Ciemności przemiany wewnętrznej, pośród których Pan mówi do Eliasza, przedstawia scena objawienia się Boga na górze Horeb (por. 1 Krl 19, 8-14). Ponieważ zgodnie z przekonaniem autorów Starego Testamentu nie można Boga oglądać twarzą w twarz, ukazuje się On Eliaszowi,tak jak niegdyś Mojżeszowi na tej samej górze jako „Bóg przechodzący obok” (por. Wj 33,22). Według autora Pierwszej Księgi Królewskiej, Eliaszowi dane jest doświadczyć, że spektakularne przejawy mocy Bożej dostrzegane w siłach natury, takich jak gwałtowna wichura, trzęsienie ziemi lub ogień, poprzedzają przyjście Boga, lecz nie są samym Bogiem. To co niekiedy z konieczności towarzyszy przyjściu Pana lub przygotowuje Mu drogę, nie jest jeszcze Nim samym. Eliasz dostrzega przychodzącego Boga w odgłosie łagodnego wiatru, czyli w łagodnym szeleście, w ciszy podobnej do tej, która nastaje po burzy, co w konsekwencji rozumiemy jako delikatny powiew Ducha, przemieniającego najtwardsze serca (por. 1Krl 19,12). Tak Jahwe odkrywa przed Eliaszem swoje nowe oblicze, to, że jest Kimś całkowicie innym. Gerhard von Rad, niemiecki teolog i egzegeta badający historię narodu wybranego, podkreślał, że Izrael musiał przyjmować wciąż nowe objawienie Boga.

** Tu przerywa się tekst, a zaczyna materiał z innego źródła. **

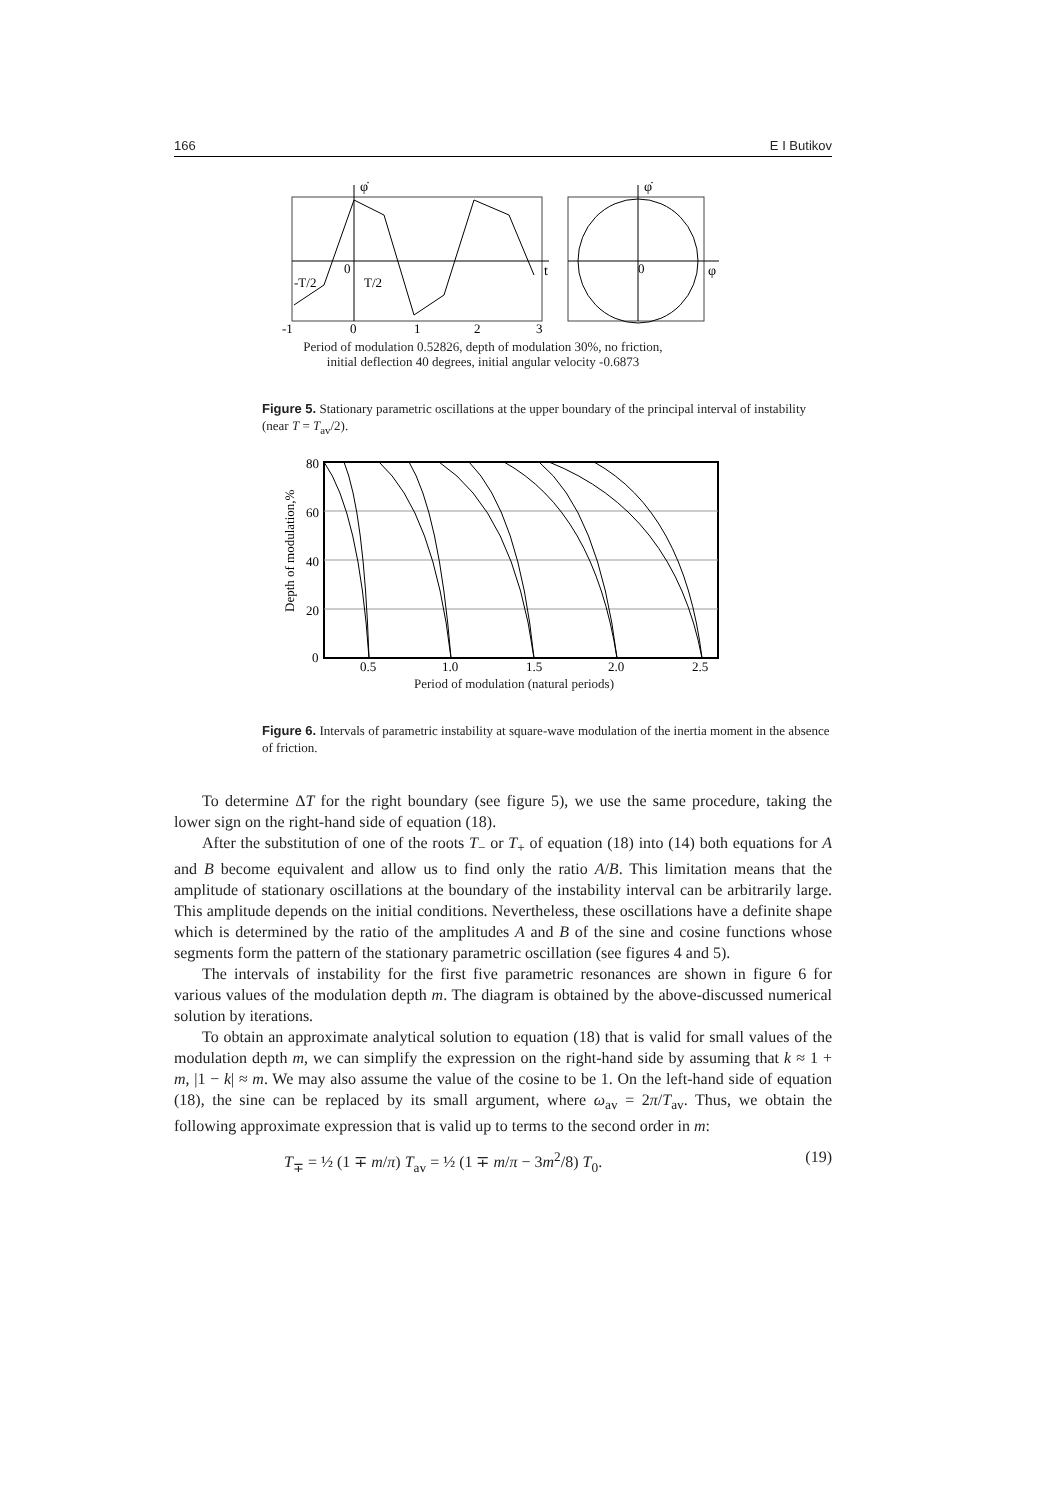166 E I Butikov
φ̇
φ̇
t
φ
-T/2
T/2
0
0
-1
0
1
2
3
Period of modulation 0.52826, depth of modulation 30%, no friction,
initial deflection 40 degrees, initial angular velocity -0.6873
Figure 5. Stationary parametric oscillations at the upper boundary of the principal interval of instability (near T = T<sub>av</sub>/2).
80
60
40
20
0
0.5
1.0
1.5
2.0
2.5
Depth of modulation,%
Period of modulation (natural periods)
Figure 6. Intervals of parametric instability at square-wave modulation of the inertia moment in the absence of friction.
To determine ΔT for the right boundary (see figure 5), we use the same procedure, taking the lower sign on the right-hand side of equation (18).
After the substitution of one of the roots T<sub>−</sub> or T<sub>+</sub> of equation (18) into (14) both equations for A and B become equivalent and allow us to find only the ratio A/B. This limitation means that the amplitude of stationary oscillations at the boundary of the instability interval can be arbitrarily large. This amplitude depends on the initial conditions. Nevertheless, these oscillations have a definite shape which is determined by the ratio of the amplitudes A and B of the sine and cosine functions whose segments form the pattern of the stationary parametric oscillation (see figures 4 and 5).
The intervals of instability for the first five parametric resonances are shown in figure 6 for various values of the modulation depth m. The diagram is obtained by the above-discussed numerical solution by iterations.
To obtain an approximate analytical solution to equation (18) that is valid for small values of the modulation depth m, we can simplify the expression on the right-hand side by assuming that k ≈ 1 + m, |1 − k| ≈ m. We may also assume the value of the cosine to be 1. On the left-hand side of equation (18), the sine can be replaced by its small argument, where ω<sub>av</sub> = 2π/T<sub>av</sub>. Thus, we obtain the following approximate expression that is valid up to terms to the second order in m:
T<sub>∓</sub> = ½ (1 ∓ m/π) T<sub>av</sub> = ½ (1 ∓ m/π − 3m<sup>2</sup>/8) T<sub>0</sub>. (19)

Aby jednak móc dotrzeć do tego nowego obrazu Boga, trzeba być wiernym Objawiającemu się we wszystkim w najdrobniejszych rzeczach, w codziennych wyborach i rezygnacji z tego, co od Niego oddala, trzeba Mu być do końca oddanym. Wtedy osiąga się ów graniczny punkt, tzw. próg nadziei, za którym Bóg działa jeszcze intensywniej niż dotychczas. Dokonuje On tego przez oczyszczającą ciemność.

Łagodność powiewu, w którym Bóg objawił się Eliaszowi na górze Horeb, wypełnia serce człowieka oddanego we wszystkim Panu. Łagodność ducha jest miłosierdziem, miłością miłosierną, która rodzi się w cichej modlitwie, w kontemplacji i w odpocznieniu władz duszy w Bogu. Miłosierna łagodność jest darem Boga dla tych, których całe życie stało się służbą dla Niego, trwaniem i staniem przed obliczem Jahwe zgodnie z zawołaniem Eliasza i Elizeusza z 1 Krl 17.1: „Żyje Jahwe, Bóg Izraela, przed którego obliczem stoję”. Gorliwość o chwałę Boga Jahwe, tak bardzo obecna w pobożności proroków Eliasza i Elizeusza, wyrażona w zdaniu: „żarliwością rozpaliłem się o chwałę Pana, Boga Zastępów”, zachęca nas do odszukania jej istoty oraz zapytania, na czym owa żarliwość polegała. Jeśli prześledzimy teksty biblijne dotyczące Eliasza i Elizeusza, zauważymy, że jest w nich jeszcze jedno ważne zdanie, które powtarza się jak refren w tzw. cyklu Eliasza, czyli w 1 Krl 19 – 2 Krl 13,25. Pojawia się ono sześć razy w hebrajskim trybie warunkowym i dlatego swoiste uwiarygodnienie pewnych ważnych wypowiedzi.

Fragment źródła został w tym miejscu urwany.